А тут еще этот жирный немец, уложив на колени живот, сидит, участливо спрашивает, нет ли у герра Нестеровского больных зубов.
— К счастью, нет, герр доктор.
— Отлично… В таком случае ничто не будет мешать задушевной беседе. Не желает ли господин Нестероффски выслушать некоторое предложение.
В Германии чрезвычайно взволнованы начавшимся строительством Мотовилихинского завода, говорил герр Герман, в любезной улыбке демонстрируя великолепные зубы. Великий Крупп весьма рискует потерять самого бескорыстного заказчика — Россию.

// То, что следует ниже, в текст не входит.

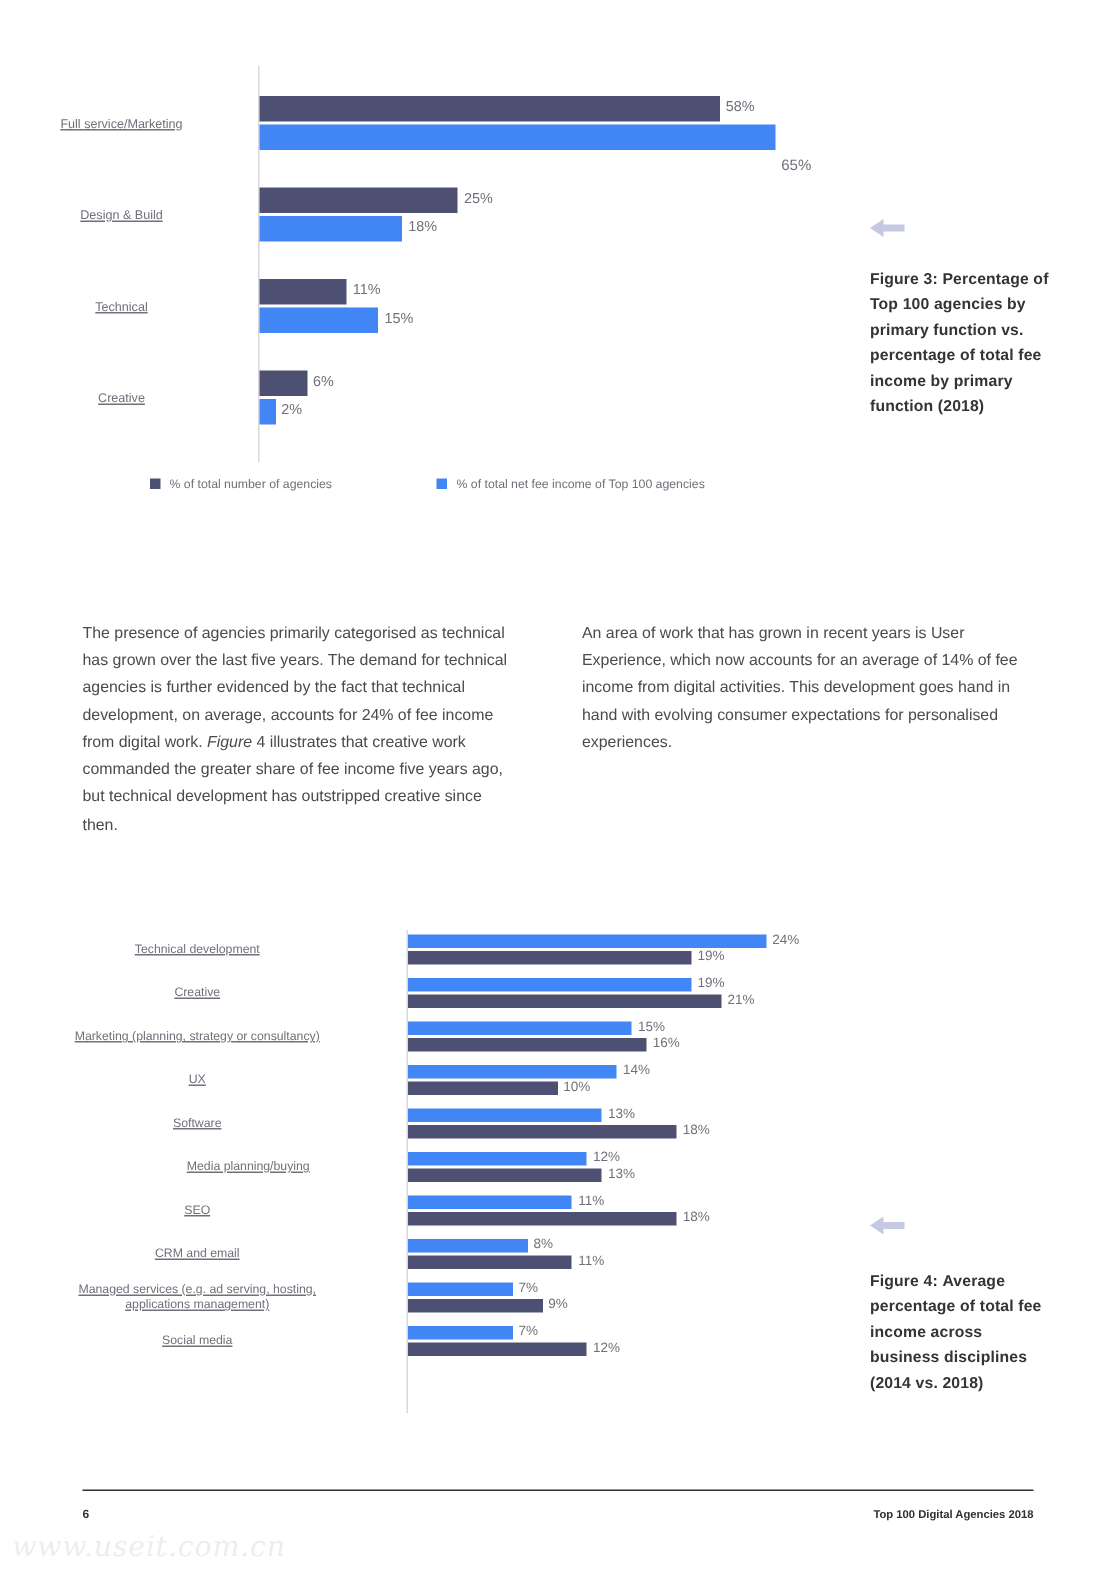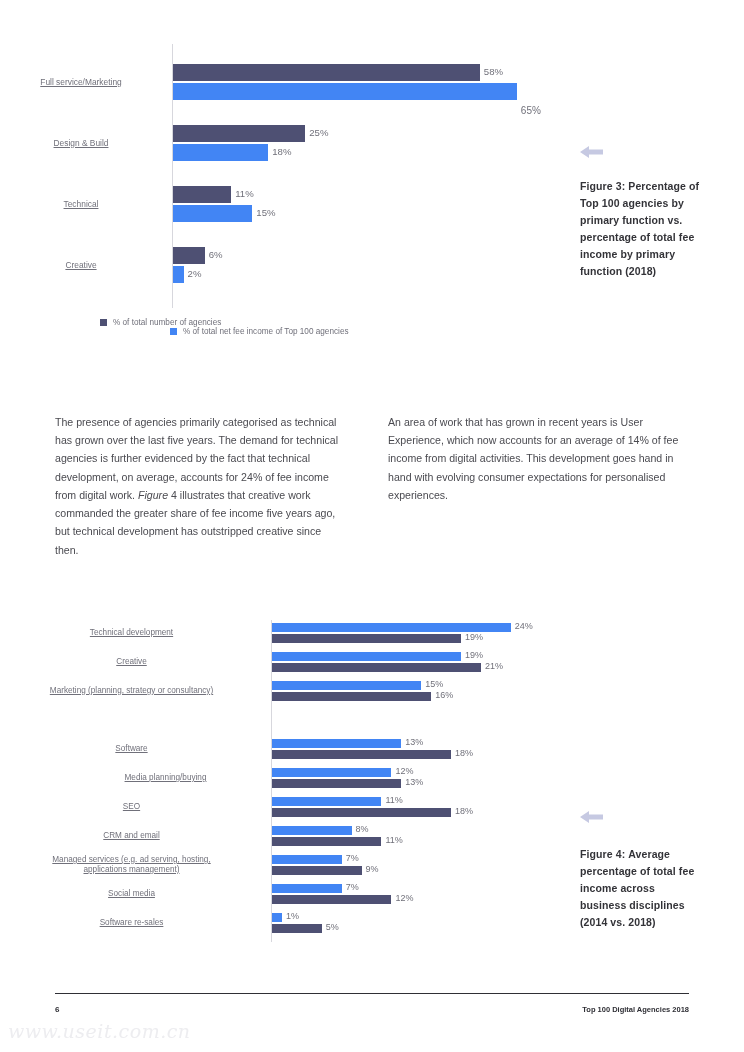"% of total number of" .legend { flex-direction: column -> none }
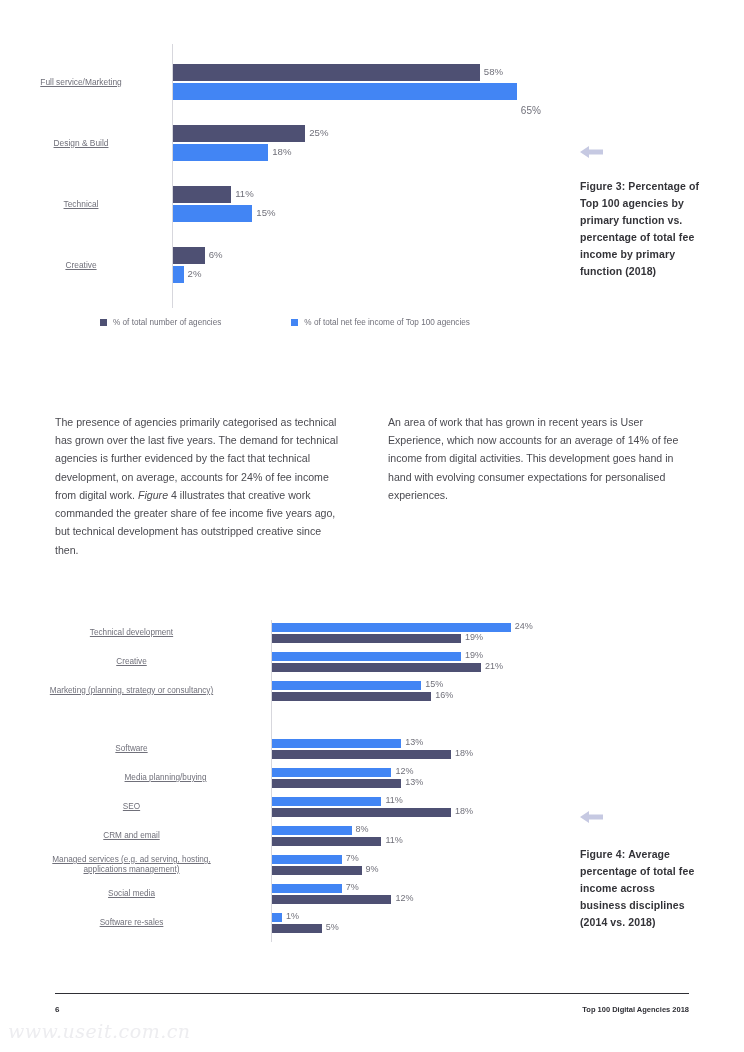"UX" div.cat-row { html: none -> <div> <div>UX</div> <div></div> <div>14%</div> <div></div> <div>10%</div> </div> }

— И он таки его потеряет, — кивнул полковник Нестеровский. — Начальник и строитель завода Воронцов — инженер энергичный, так сказать, продукт нашего бурного времени. Но позвольте спросить, какое отношение вы, герр доктор, имеете ко всему этому? Речь идет не о пломбах…
— О конечно, конечно, — захохотал немец, хлопнул себя по мясистым ляжкам. — Я хорошо знаю деловые качества русских чиновников и потому буду говорить без хитростей. Не желает ли герр полковник положить в банк очень кругленькую сумму?